My 10 Daily Habits
It is not the big things that we do in life that brings us the greatest reward, but the small daily habits we implement that seem so miniscule, but over time they can greatly change the trajectory of our lives.
I have compiled my list of small daily habits that have made a huge impact on my life. Granted, they are not huge feats, but habits that seem so small, but over time, have made me a much better person.
My Daily Habits:
I started journaling several years ago to express gratitude for my blessings, both large and small. What I have found is that in the presence of gratitude, negativity cannot abide. When I’m feeling crappiest is the best time to journal. After just a few words, my spirits begin to lift.
Not a day goes by that I don’t read something. I always have at least one book in my possession, which comes in handy when I’m waiting in lines or have a spare minute. Reading broadens my life perspective. I read everything, from Greek mythology and Buddhism to political manifestos and memoirs. Dr. Seuss said, “The more that you read, the more things you will know. The more that you learn, the more places you’ll go.” Reading is exercise for the mind, and making this a daily habit has made all the differenc in my life.
Learning to connect words to create prose is not a gift only allotted to a few, but it is a craft that must be practiced every day. Whether a paragraph or twenty pages, I write daily to become a better writer. Some days, it’s junk. Other days, I surprise myself. Regardless, I write.
Daily exercise is not an option; it is a necessity. I don’t exercise to fit into a six 6 or reach a certain number on a piece of metal. I exercise because it is a gift. In addition, I don’t exercise because I’m motivated (trust me…motivation does not come to my house at 7 a.m.); I do it because I’m committed to myself. If I have an excuse (and I often do), I write it down and then I exercise. From many years of exercising daily, I know that I always feel better afterwards.
I try not to take life too seriously. Sometimes this can seem difficult, especially when dealing with circumstances that are less than ideal, but hey, we all have them. Find something humorous in the difficult. Find something to smile and laugh about. Milton Berle said, “Laughter is an instant vacation.” Why not give your soul a much needed break, lighten up, and laugh a little.
6. Eat a Healthy Diet
Sure, I eat chocolate and pizza occasionally, but what I really crave are good whole foods, such as fresh veggies and fruits. I love how my body feels when I feed it good food. By eating a healthy diet daily, with minimally processed foods, I am giving it the gift of health.
7. Act like a Kid
There is nothing more freeing than acting liking a kid. Fortunately, I have an eleven year old daughter who inspires me to be more kid-like. Thanks to yoga, I can still do backbends and cartwheels. I know the latest hip-hop songs. I pretend to be a star on “Dancing with the Stars.” Today, my husband, daughter, and myself engaged in a snowball fight. Being a kid is really a condition of the heart, and practicing it daily brings me joy and laughter.

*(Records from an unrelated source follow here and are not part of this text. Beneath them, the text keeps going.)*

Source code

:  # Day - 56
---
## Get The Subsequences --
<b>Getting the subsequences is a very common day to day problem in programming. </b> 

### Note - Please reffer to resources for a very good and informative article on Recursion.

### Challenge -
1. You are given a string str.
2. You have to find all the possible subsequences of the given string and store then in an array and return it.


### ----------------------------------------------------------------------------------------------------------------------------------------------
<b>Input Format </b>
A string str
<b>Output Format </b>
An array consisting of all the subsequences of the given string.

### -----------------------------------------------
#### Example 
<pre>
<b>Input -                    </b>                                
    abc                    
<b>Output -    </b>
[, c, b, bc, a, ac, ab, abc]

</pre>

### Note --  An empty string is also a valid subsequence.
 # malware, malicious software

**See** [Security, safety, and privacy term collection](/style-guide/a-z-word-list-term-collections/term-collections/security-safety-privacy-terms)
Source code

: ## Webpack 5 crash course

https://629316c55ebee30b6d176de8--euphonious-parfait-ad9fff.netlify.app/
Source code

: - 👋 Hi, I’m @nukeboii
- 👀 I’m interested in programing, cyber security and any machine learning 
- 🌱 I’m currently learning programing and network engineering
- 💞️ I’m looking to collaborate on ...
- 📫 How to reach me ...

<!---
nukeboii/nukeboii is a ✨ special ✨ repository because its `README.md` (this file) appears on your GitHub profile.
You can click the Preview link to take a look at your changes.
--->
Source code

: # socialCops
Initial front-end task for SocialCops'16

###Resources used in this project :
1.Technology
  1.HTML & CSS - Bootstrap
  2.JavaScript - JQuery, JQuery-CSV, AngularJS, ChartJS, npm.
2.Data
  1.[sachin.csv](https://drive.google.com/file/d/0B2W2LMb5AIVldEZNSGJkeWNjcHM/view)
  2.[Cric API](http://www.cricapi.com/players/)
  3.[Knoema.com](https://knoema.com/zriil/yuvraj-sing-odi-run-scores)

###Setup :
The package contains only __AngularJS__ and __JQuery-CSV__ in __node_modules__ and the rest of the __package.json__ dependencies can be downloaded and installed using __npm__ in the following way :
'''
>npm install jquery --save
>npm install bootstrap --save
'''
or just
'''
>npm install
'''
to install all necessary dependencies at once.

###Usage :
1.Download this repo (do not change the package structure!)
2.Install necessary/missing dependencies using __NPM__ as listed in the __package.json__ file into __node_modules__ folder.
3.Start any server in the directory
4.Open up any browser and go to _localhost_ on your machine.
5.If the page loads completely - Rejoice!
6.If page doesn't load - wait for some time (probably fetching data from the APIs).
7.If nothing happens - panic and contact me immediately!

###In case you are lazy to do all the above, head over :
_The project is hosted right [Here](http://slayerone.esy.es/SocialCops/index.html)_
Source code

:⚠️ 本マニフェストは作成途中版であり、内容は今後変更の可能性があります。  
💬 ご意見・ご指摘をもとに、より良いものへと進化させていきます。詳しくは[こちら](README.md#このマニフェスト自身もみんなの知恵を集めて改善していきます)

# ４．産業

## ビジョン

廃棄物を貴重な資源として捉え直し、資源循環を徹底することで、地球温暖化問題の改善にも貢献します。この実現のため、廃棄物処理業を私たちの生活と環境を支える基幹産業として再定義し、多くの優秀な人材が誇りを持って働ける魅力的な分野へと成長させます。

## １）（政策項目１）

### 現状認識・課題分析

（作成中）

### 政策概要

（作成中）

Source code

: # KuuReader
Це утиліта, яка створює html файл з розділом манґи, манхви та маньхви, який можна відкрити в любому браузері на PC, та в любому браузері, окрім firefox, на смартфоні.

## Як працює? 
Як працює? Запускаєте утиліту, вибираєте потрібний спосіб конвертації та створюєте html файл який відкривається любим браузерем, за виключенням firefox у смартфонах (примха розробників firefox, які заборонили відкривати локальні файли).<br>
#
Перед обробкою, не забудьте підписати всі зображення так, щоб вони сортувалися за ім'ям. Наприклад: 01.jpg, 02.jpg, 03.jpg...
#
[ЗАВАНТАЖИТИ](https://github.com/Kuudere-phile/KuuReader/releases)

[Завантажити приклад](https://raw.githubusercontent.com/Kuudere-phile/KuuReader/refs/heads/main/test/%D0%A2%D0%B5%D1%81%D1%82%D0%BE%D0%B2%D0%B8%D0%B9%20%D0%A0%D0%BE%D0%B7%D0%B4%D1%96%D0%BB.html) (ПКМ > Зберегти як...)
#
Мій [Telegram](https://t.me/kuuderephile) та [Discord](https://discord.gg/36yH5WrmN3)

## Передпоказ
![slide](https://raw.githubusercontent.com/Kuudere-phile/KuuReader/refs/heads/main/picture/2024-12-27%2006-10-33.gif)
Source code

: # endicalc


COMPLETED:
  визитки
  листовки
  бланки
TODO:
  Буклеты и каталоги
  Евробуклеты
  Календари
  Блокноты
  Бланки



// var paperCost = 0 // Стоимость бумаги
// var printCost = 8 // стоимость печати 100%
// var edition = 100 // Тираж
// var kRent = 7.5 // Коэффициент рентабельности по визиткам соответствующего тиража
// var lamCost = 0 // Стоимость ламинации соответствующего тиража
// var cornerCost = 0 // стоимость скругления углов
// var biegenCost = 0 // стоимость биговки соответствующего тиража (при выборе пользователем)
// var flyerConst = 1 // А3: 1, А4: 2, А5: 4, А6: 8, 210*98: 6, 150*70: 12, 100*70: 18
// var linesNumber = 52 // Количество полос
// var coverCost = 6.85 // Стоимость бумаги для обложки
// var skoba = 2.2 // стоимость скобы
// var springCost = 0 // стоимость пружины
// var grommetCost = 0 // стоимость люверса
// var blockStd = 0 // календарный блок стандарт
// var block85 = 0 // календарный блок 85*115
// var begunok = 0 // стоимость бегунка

Every day presents me with an opportunity to forgive. Sometimes the forgiveness is targeted towards a stranger and other times, it means forgiving myself. The more I can forgive, the more space I create for love and compassion in my life.
9. Stay in My Business
This has been the hardest daily habit to implement. For some reason, I had a belief that my husband or daughter’s business was automatically mine, but this usually leads to more pain for myself. Bryon Katie writes about three kinds of business: your business, God’s business, and everybody else’s business. When I step outside of my business and start meddling in other’s affairs, I basically leave myself. By working daily on staying in my own business, I am more peaceful, and I have so much more time and energy to focus on what’s important to me. I am so happy to now say, “I’m sorry, but that is none of my business.”
When I first started meditating, I would have all kinds of sabotaging thoughts. “This is a waste of time. I’ll never be able to do this. I should be doing other things.” However, I committed to twenty minutes a day of quietly sitting with myself and my crazy thoughts. This daily practice has slowly decluttered my mind. Knowing how to stop, question my thoughts, and clean up my thinking has been a result of my meditation practice.
Look at your daily habits. Are they bringing you closer to the person you want to become or are they taking you further away? Like a boat, the smallest change of trajectory can put you thousands of miles away from where you are now over time. Where do you want to go and are your daily habits going to get you there?